Y los caminos de Adroches XVII: El Viso o La vida en barbecho

 

Cuando era joven, había varias discotecas en El Viso y los muchachos de Pozoblanco íbamos a ellas buscando aventuras y oportunidades, algunas de las cuales cuajaron en parejas mixtas, que desde entonces fueron parte de nuestras vidas. Luego, hice las prácticas de trabajo en el Ayuntamiento de El Viso, fui muchas ediciones a las fiestas en honor de la abuela Santa Ana y fueron incontables las noches que visité su centro de salud cuando Carmen estuvo allí haciendo guardias. He ido a El Viso con causa y sin causa, montones de veces, para hacer algo y para no hacer nada, he navegado en piragua por el pantano de La Colada, he comido en la huerta de Los Frailes el lunes de Pascua, he visto las vaquillas desde la barrera en los días de feria, he disfrutado muchas ediciones del auto de los Reyes Magos y, entre otras cosas, he andado por muchos de sus caminos.  
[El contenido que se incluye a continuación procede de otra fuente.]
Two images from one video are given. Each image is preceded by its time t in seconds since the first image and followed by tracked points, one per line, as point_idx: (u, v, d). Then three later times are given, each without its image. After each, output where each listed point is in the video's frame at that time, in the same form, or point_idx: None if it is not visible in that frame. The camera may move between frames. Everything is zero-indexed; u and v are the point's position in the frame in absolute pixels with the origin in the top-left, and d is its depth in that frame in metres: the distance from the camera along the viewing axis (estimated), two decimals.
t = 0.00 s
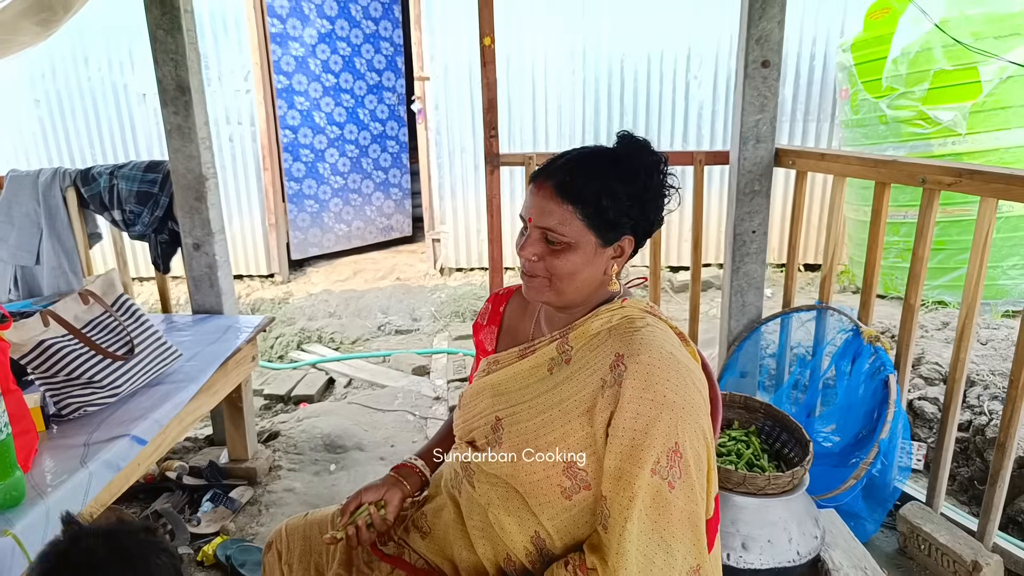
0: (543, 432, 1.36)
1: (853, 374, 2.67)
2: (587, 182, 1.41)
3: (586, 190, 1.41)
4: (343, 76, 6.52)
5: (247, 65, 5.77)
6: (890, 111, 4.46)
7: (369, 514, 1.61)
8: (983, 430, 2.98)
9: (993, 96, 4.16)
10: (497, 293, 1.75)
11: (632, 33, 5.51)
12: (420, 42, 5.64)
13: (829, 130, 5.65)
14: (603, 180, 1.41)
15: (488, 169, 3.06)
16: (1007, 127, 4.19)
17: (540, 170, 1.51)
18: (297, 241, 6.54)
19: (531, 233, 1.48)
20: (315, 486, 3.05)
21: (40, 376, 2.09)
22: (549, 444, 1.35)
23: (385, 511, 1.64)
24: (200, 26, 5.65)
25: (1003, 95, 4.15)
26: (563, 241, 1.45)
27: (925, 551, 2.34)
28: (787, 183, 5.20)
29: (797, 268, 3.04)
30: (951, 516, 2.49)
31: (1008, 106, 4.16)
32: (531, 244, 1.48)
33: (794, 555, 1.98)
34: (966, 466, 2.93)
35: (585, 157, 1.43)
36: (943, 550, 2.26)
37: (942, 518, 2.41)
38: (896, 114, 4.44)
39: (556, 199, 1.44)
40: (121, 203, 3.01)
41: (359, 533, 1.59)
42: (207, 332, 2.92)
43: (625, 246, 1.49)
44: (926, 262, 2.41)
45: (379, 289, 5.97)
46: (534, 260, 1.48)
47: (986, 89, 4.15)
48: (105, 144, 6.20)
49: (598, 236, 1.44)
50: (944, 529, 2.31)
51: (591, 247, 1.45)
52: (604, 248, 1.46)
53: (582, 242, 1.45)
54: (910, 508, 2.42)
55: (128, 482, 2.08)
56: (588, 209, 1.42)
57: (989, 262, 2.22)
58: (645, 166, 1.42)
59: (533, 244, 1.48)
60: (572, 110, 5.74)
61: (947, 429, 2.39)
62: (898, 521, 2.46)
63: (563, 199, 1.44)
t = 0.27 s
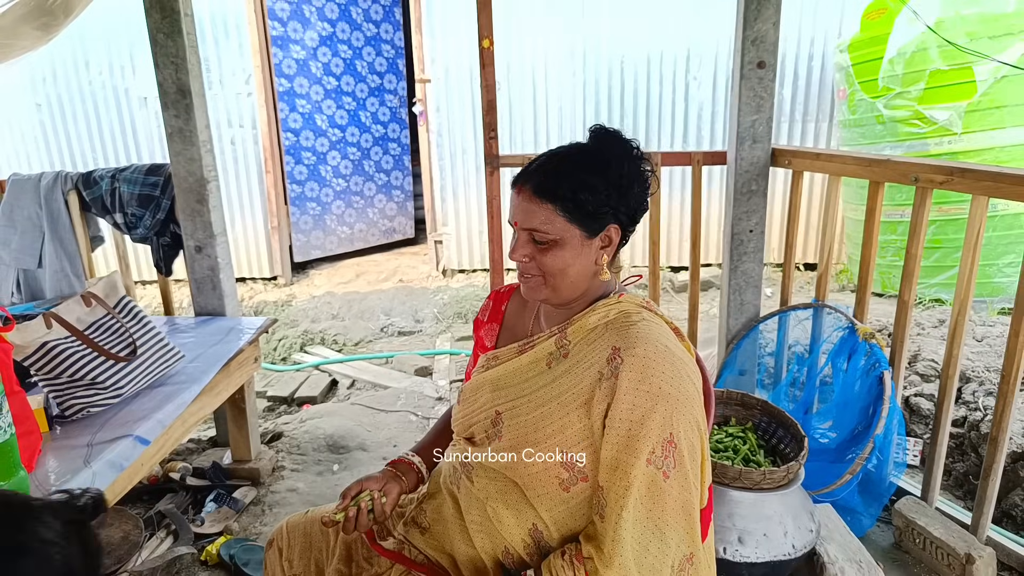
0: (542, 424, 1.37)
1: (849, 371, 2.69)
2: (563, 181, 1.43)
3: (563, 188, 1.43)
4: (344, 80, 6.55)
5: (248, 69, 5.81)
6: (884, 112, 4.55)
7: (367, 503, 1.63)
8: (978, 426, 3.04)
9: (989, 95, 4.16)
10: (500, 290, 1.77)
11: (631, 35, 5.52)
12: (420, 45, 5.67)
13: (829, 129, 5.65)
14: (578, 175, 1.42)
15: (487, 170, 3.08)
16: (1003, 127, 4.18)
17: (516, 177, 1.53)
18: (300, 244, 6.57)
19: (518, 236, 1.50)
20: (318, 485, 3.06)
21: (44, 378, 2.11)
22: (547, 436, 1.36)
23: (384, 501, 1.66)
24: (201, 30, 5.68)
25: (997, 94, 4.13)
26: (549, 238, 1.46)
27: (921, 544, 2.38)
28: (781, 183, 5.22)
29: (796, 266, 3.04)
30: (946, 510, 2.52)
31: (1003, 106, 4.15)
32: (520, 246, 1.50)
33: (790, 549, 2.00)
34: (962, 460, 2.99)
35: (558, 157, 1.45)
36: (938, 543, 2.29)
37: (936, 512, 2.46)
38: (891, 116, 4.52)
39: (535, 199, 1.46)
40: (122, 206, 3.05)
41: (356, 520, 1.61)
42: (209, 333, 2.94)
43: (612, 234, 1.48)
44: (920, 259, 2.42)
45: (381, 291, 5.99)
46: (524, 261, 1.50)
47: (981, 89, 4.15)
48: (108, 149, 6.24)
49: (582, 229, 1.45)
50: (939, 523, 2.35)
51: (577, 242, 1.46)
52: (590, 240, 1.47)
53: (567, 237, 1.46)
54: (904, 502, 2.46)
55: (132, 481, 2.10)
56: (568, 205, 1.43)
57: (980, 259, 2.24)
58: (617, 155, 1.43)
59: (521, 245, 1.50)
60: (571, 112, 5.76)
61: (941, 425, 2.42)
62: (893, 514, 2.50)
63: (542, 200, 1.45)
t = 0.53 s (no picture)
0: (527, 421, 1.41)
1: (842, 370, 2.71)
2: (545, 178, 1.47)
3: (545, 185, 1.46)
4: (345, 80, 6.59)
5: (249, 69, 5.85)
6: (884, 113, 4.53)
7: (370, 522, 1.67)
8: (970, 425, 3.07)
9: (984, 97, 4.18)
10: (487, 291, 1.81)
11: (629, 36, 5.55)
12: (421, 45, 5.69)
13: (826, 131, 5.68)
14: (560, 173, 1.46)
15: (485, 171, 3.10)
16: (998, 128, 4.21)
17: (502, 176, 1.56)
18: (300, 243, 6.61)
19: (501, 233, 1.53)
20: (316, 482, 3.09)
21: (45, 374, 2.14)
22: (532, 432, 1.39)
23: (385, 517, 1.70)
24: (202, 30, 5.72)
25: (993, 96, 4.16)
26: (531, 234, 1.49)
27: (911, 542, 2.40)
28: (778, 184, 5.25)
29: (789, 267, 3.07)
30: (937, 509, 2.55)
31: (999, 108, 4.18)
32: (503, 243, 1.53)
33: (779, 545, 2.02)
34: (954, 460, 3.01)
35: (541, 155, 1.49)
36: (928, 541, 2.32)
37: (926, 510, 2.48)
38: (888, 117, 4.52)
39: (519, 196, 1.49)
40: (124, 205, 3.08)
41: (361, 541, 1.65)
42: (208, 331, 2.98)
43: (593, 233, 1.52)
44: (912, 260, 2.45)
45: (381, 290, 6.03)
46: (507, 257, 1.53)
47: (976, 91, 4.17)
48: (110, 148, 6.29)
49: (563, 226, 1.48)
50: (929, 521, 2.38)
51: (558, 239, 1.50)
52: (571, 237, 1.50)
53: (549, 234, 1.49)
54: (896, 500, 2.49)
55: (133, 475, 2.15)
56: (550, 202, 1.46)
57: (971, 258, 2.27)
58: (600, 156, 1.46)
59: (504, 241, 1.53)
60: (570, 113, 5.79)
61: (932, 423, 2.45)
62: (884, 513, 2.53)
63: (526, 196, 1.48)
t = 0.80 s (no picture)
0: (524, 411, 1.44)
1: (843, 366, 2.72)
2: (542, 174, 1.49)
3: (542, 181, 1.49)
4: (352, 78, 6.63)
5: (258, 68, 5.90)
6: (887, 111, 4.59)
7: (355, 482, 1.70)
8: (972, 422, 3.07)
9: (991, 94, 4.17)
10: (487, 286, 1.84)
11: (635, 34, 5.57)
12: (427, 43, 5.72)
13: (833, 128, 5.68)
14: (558, 169, 1.48)
15: (489, 168, 3.13)
16: (1005, 125, 4.19)
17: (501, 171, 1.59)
18: (308, 240, 6.66)
19: (500, 227, 1.57)
20: (322, 475, 3.14)
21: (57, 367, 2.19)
22: (528, 422, 1.43)
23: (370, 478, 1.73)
24: (211, 29, 5.78)
25: (999, 93, 4.15)
26: (530, 229, 1.53)
27: (911, 538, 2.41)
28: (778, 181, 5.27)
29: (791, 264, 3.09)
30: (937, 505, 2.56)
31: (1005, 105, 4.17)
32: (502, 237, 1.57)
33: (777, 539, 2.04)
34: (957, 457, 3.01)
35: (540, 151, 1.52)
36: (928, 536, 2.33)
37: (927, 506, 2.49)
38: (893, 114, 4.56)
39: (519, 191, 1.52)
40: (133, 202, 3.12)
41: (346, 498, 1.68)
42: (216, 326, 3.02)
43: (590, 229, 1.54)
44: (913, 255, 2.46)
45: (387, 287, 6.07)
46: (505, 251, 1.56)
47: (983, 87, 4.16)
48: (121, 146, 6.37)
49: (561, 221, 1.51)
50: (930, 517, 2.38)
51: (556, 234, 1.53)
52: (569, 232, 1.53)
53: (548, 229, 1.52)
54: (897, 496, 2.50)
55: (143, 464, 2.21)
56: (547, 197, 1.49)
57: (972, 254, 2.27)
58: (597, 154, 1.49)
59: (504, 236, 1.57)
60: (576, 110, 5.81)
61: (933, 419, 2.46)
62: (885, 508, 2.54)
63: (524, 191, 1.51)
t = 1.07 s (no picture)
0: (516, 406, 1.49)
1: (839, 360, 2.74)
2: (548, 171, 1.53)
3: (549, 177, 1.52)
4: (354, 75, 6.67)
5: (260, 65, 5.94)
6: (887, 107, 4.63)
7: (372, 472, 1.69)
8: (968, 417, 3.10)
9: (991, 90, 4.17)
10: (481, 280, 1.87)
11: (636, 31, 5.59)
12: (428, 40, 5.76)
13: (833, 124, 5.69)
14: (563, 166, 1.53)
15: (488, 164, 3.17)
16: (1004, 121, 4.19)
17: (500, 168, 1.62)
18: (310, 237, 6.71)
19: (504, 224, 1.57)
20: (324, 468, 3.18)
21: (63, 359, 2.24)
22: (519, 417, 1.49)
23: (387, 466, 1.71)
24: (214, 27, 5.82)
25: (999, 89, 4.14)
26: (536, 225, 1.55)
27: (905, 531, 2.44)
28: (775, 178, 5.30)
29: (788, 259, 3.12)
30: (932, 498, 2.59)
31: (1005, 100, 4.15)
32: (506, 235, 1.57)
33: (771, 530, 2.05)
34: (952, 451, 3.03)
35: (541, 149, 1.56)
36: (921, 529, 2.36)
37: (921, 500, 2.52)
38: (893, 110, 4.60)
39: (524, 189, 1.54)
40: (138, 199, 3.17)
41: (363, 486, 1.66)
42: (219, 321, 3.07)
43: (588, 224, 1.61)
44: (908, 251, 2.49)
45: (389, 283, 6.12)
46: (510, 248, 1.57)
47: (982, 83, 4.17)
48: (125, 144, 6.42)
49: (565, 217, 1.55)
50: (923, 510, 2.41)
51: (561, 229, 1.56)
52: (571, 228, 1.58)
53: (553, 225, 1.55)
54: (891, 490, 2.53)
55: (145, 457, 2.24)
56: (553, 193, 1.53)
57: (966, 248, 2.30)
58: (596, 151, 1.56)
59: (507, 235, 1.58)
60: (577, 107, 5.84)
61: (927, 413, 2.48)
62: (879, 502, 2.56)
63: (530, 188, 1.54)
Todavía es invierno cuando comienzo junto a la Piscina Municipal el camino que propone Adroches para El Viso, pero ya se vislumbra la primavera, es media mañana y el Sol me manda una luz blanda y un calor tibio, escondido por momentos entre las nubes. Ha llovido recientemente y los campos, que tenían la piel seca y áspera de los labradores antiguos, tienen ahora un verdor claro y la cara lustrosa, como si se le hubieran dado un lavado y vinieran hidratándola desde hace días con algún emplasto casero. Mientras camino, veo grietas en la faz del campo, pero son hechas a propósito, con el afán de dejarla en barbecho.

Cuando era chico, mi abuelo Juan me explicó la necesidad de labrar al tercio para dejar recuperarse a la tierra, y me puso como ejemplo una cerca conocida por mí a la que, obligados por la necesidades de la posguerra, se la había puesto en producción dos años seguidos: aquella cerca no produjo el segundo año lo que el primero ni pudo producir durante muchos años. Luego, oí que se podía lograr una producción agrícola más eficiente rotando los cultivos, de manera que unos aprovecharan los nutrientes que no aprovechaban los otros. Y, más tarde, oí que la eficiencia había llegado a tal punto que era necesario producir menos para mantener los precios, por lo que la Unión Europea obligó en la PAC a dejar un porcentaje de tierras en barbecho.

Cuando escribo esto, la invasión de Ucrania por Rusia (ambos grandes exportadores de cereales) ha hecho que se produzca un alza generalizada en los precios de los insumos agrícolas y se tenga la sensación de un posible desabastecimiento, por lo que quienes saben de esto están cuestionando la existencia de los barbechos, que dejan cientos de miles de hectáreas sin sembrar.

Aunque no soy agricultor ni ganadero y entiendo más bien poco de campo, reconozco que tal vez deba eliminarse el sistema de barbecho para volver a la rotación de cultivos, que hace más productiva la tierra y abarata los precios. Todo mientras no se ponga tan en cuestión el barbecho que decidan suprimirlo para todo, también para la vida: al fin y al cabo, las mejores épocas de la vida son esas, las que uno dedica a recuperar los nutrientes perdidos en el trabajo, las de barbecho.